Extracted material:
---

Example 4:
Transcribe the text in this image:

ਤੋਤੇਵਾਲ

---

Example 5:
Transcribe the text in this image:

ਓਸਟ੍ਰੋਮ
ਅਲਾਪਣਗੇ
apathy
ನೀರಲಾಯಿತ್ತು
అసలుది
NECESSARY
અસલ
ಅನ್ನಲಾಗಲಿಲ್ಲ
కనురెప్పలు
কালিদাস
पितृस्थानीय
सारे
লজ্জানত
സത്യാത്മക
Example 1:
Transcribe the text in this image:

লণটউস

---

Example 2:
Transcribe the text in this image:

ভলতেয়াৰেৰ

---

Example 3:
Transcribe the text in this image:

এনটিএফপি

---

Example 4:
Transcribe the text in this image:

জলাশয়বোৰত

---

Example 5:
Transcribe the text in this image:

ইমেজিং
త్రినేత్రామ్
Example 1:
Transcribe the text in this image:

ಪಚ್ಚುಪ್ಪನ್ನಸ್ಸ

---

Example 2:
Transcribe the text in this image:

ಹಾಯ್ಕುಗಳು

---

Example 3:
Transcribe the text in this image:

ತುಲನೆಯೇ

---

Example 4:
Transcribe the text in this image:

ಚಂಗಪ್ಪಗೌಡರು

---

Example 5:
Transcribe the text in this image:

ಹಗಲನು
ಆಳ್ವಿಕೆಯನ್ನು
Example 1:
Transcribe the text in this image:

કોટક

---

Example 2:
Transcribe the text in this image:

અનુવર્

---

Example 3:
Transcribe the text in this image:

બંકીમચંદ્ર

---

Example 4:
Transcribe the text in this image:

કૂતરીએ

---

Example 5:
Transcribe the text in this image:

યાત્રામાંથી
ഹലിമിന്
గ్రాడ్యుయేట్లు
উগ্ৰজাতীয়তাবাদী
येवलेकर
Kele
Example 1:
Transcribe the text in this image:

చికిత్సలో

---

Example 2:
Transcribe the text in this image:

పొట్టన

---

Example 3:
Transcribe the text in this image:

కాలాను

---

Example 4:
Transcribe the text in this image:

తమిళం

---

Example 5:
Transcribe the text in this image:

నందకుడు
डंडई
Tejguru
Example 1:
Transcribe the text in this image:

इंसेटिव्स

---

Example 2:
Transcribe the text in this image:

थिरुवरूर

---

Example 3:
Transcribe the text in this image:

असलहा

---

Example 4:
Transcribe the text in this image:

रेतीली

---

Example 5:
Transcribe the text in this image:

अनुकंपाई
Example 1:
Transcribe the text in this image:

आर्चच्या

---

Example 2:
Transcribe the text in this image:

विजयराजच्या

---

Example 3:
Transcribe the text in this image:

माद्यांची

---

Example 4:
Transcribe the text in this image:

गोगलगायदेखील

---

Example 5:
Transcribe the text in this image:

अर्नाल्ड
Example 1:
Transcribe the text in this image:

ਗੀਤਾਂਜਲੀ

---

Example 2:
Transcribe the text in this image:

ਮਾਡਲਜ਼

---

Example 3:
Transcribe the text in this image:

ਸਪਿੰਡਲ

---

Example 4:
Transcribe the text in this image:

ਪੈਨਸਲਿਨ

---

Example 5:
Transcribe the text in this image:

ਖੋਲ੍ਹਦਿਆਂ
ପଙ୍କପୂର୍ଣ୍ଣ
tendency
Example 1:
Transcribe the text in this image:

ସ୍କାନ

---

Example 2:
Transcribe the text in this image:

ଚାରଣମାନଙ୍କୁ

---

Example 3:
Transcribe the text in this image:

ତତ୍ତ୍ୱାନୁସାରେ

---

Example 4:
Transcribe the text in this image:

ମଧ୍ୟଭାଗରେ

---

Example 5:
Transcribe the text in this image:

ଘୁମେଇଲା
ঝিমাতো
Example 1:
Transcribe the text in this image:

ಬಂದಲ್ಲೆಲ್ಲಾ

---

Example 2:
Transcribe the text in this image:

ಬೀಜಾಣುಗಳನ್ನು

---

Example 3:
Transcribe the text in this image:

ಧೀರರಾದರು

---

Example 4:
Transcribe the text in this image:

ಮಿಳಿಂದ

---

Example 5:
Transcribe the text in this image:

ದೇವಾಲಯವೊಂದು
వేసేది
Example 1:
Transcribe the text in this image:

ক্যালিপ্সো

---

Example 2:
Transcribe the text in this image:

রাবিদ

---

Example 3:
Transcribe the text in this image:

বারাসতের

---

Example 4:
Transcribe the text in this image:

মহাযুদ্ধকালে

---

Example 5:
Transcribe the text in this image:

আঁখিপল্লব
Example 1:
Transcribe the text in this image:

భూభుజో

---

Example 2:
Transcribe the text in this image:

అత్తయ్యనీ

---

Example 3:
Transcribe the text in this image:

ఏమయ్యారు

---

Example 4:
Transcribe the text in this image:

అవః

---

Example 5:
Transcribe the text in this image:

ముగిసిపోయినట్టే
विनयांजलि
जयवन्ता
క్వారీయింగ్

What you need to do: Copy out the data in full, exactly.

Written solution:
---

Example 4:
Transcribe the text in this image:

ਤੋਤੇਵਾਲ

---

Example 5:
Transcribe the text in this image:

ਓਸਟ੍ਰੋਮ
ਅਲਾਪਣਗੇ
apathy
ನೀರಲಾಯಿತ್ತು
అసలుది
NECESSARY
અસલ
ಅನ್ನಲಾಗಲಿಲ್ಲ
కనురెప్పలు
কালিদাস
पितृस्थानीय
सारे
লজ্জানত
സത്യാത്മക
Example 1:
Transcribe the text in this image:

লণটউস

---

Example 2:
Transcribe the text in this image:

ভলতেয়াৰেৰ

---

Example 3:
Transcribe the text in this image:

এনটিএফপি

---

Example 4:
Transcribe the text in this image:

জলাশয়বোৰত

---

Example 5:
Transcribe the text in this image:

ইমেজিং
త్రినేత్రామ్
Example 1:
Transcribe the text in this image:

ಪಚ್ಚುಪ್ಪನ್ನಸ್ಸ

---

Example 2:
Transcribe the text in this image:

ಹಾಯ್ಕುಗಳು

---

Example 3:
Transcribe the text in this image:

ತುಲನೆಯೇ

---

Example 4:
Transcribe the text in this image:

ಚಂಗಪ್ಪಗೌಡರು

---

Example 5:
Transcribe the text in this image:

ಹಗಲನು
ಆಳ್ವಿಕೆಯನ್ನು
Example 1:
Transcribe the text in this image:

કોટક

---

Example 2:
Transcribe the text in this image:

અનુવર્

---

Example 3:
Transcribe the text in this image:

બંકીમચંદ્ર

---

Example 4:
Transcribe the text in this image:

કૂતરીએ

---

Example 5:
Transcribe the text in this image:

યાત્રામાંથી
ഹലിമിന്
గ్రాడ్యుయేట్లు
উগ্ৰজাতীয়তাবাদী
येवलेकर
Kele
Example 1:
Transcribe the text in this image:

చికిత్సలో

---

Example 2:
Transcribe the text in this image:

పొట్టన

---

Example 3:
Transcribe the text in this image:

కాలాను

---

Example 4:
Transcribe the text in this image:

తమిళం

---

Example 5:
Transcribe the text in this image:

నందకుడు
डंडई
Tejguru
Example 1:
Transcribe the text in this image:

इंसेटिव्स

---

Example 2:
Transcribe the text in this image:

थिरुवरूर

---

Example 3:
Transcribe the text in this image:

असलहा

---

Example 4:
Transcribe the text in this image:

रेतीली

---

Example 5:
Transcribe the text in this image:

अनुकंपाई
Example 1:
Transcribe the text in this image:

आर्चच्या

---

Example 2:
Transcribe the text in this image:

विजयराजच्या

---

Example 3:
Transcribe the text in this image:

माद्यांची

---

Example 4:
Transcribe the text in this image:

गोगलगायदेखील

---

Example 5:
Transcribe the text in this image:

अर्नाल्ड
Example 1:
Transcribe the text in this image:

ਗੀਤਾਂਜਲੀ

---

Example 2:
Transcribe the text in this image:

ਮਾਡਲਜ਼

---

Example 3:
Transcribe the text in this image:

ਸਪਿੰਡਲ

---

Example 4:
Transcribe the text in this image:

ਪੈਨਸਲਿਨ

---

Example 5:
Transcribe the text in this image:

ਖੋਲ੍ਹਦਿਆਂ
ପଙ୍କପୂର୍ଣ୍ଣ
tendency
Example 1:
Transcribe the text in this image:

ସ୍କାନ

---

Example 2:
Transcribe the text in this image:

ଚାରଣମାନଙ୍କୁ

---

Example 3:
Transcribe the text in this image:

ତତ୍ତ୍ୱାନୁସାରେ

---

Example 4:
Transcribe the text in this image:

ମଧ୍ୟଭାଗରେ

---

Example 5:
Transcribe the text in this image:

ଘୁମେଇଲା
ঝিমাতো
Example 1:
Transcribe the text in this image:

ಬಂದಲ್ಲೆಲ್ಲಾ

---

Example 2:
Transcribe the text in this image:

ಬೀಜಾಣುಗಳನ್ನು

---

Example 3:
Transcribe the text in this image:

ಧೀರರಾದರು

---

Example 4:
Transcribe the text in this image:

ಮಿಳಿಂದ

---

Example 5:
Transcribe the text in this image:

ದೇವಾಲಯವೊಂದು
వేసేది
Example 1:
Transcribe the text in this image:

ক্যালিপ্সো

---

Example 2:
Transcribe the text in this image:

রাবিদ

---

Example 3:
Transcribe the text in this image:

বারাসতের

---

Example 4:
Transcribe the text in this image:

মহাযুদ্ধকালে

---

Example 5:
Transcribe the text in this image:

আঁখিপল্লব
Example 1:
Transcribe the text in this image:

భూభుజో

---

Example 2:
Transcribe the text in this image:

అత్తయ్యనీ

---

Example 3:
Transcribe the text in this image:

ఏమయ్యారు

---

Example 4:
Transcribe the text in this image:

అవః

---

Example 5:
Transcribe the text in this image:

ముగిసిపోయినట్టే
विनयांजलि
जयवन्ता
క్వారీయింగ్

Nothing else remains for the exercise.